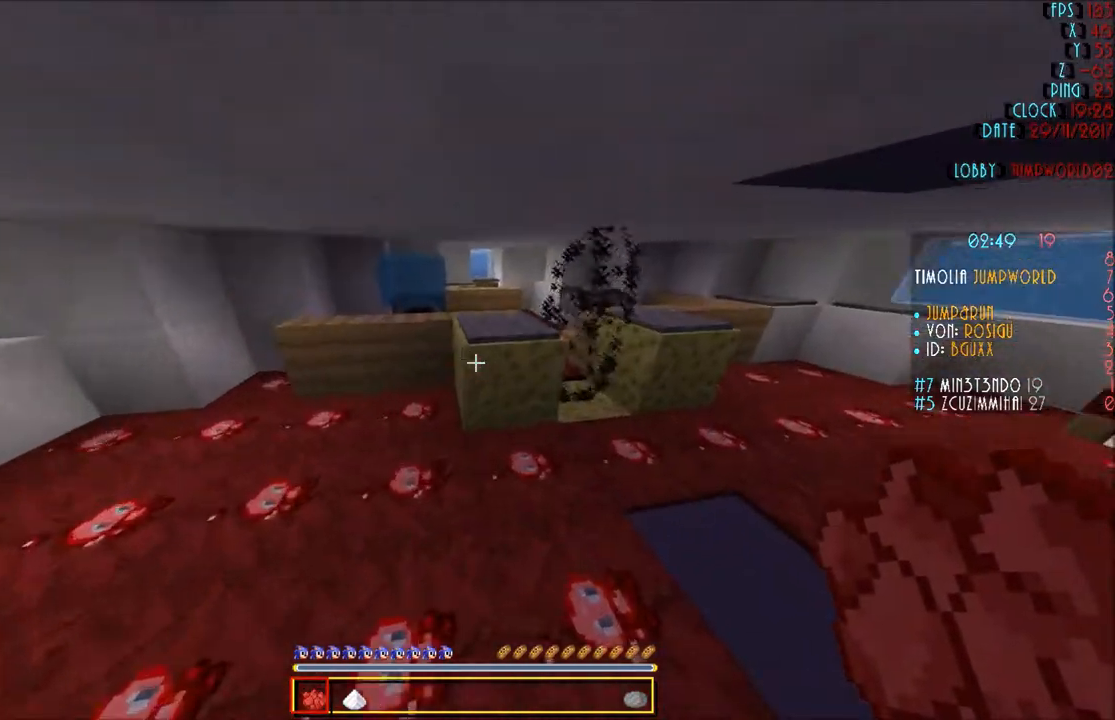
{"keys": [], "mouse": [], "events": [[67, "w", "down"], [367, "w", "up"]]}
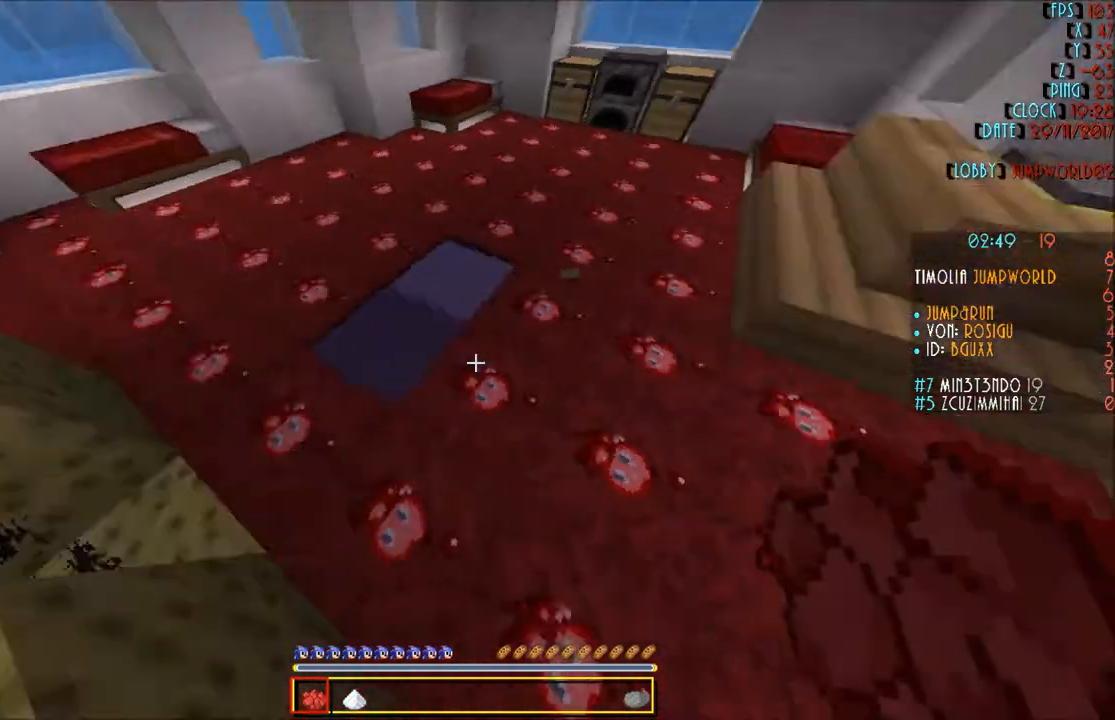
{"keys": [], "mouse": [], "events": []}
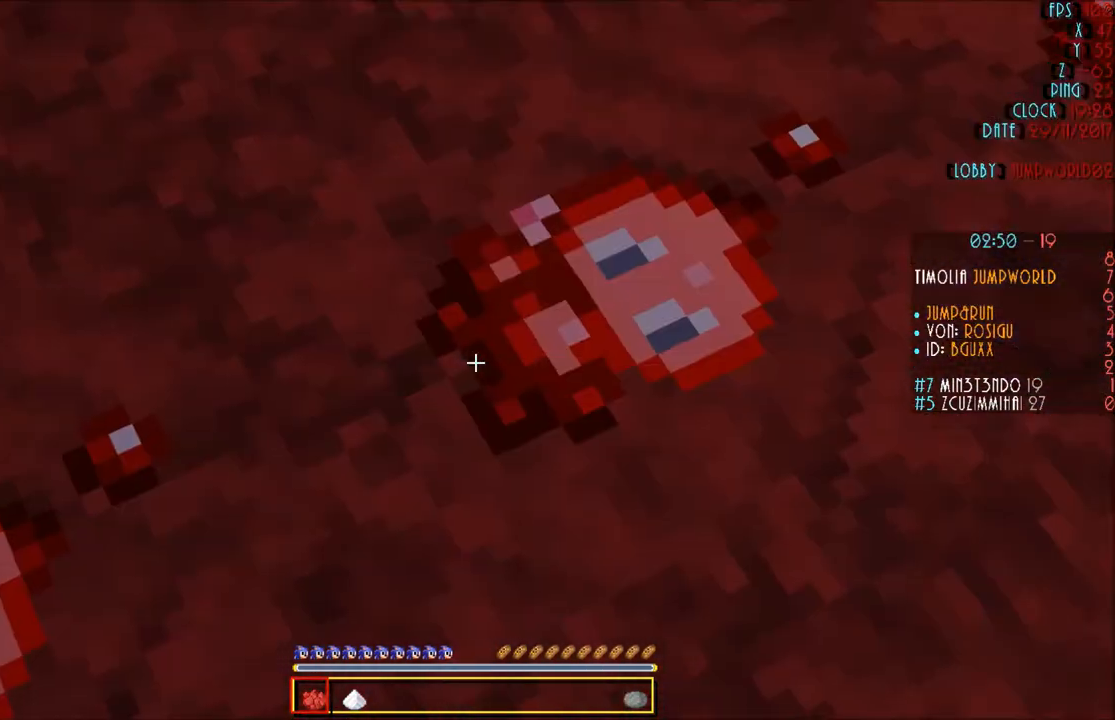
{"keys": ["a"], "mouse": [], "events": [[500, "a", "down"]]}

### What needs to be done
The reply should hold every line of the material above, unchanged, and no pictures.

### Answer to this task
{"keys": [], "mouse": [], "events": [[67, "w", "down"], [367, "w", "up"]]}
{"keys": [], "mouse": [], "events": []}
{"keys": ["a"], "mouse": [], "events": [[500, "a", "down"]]}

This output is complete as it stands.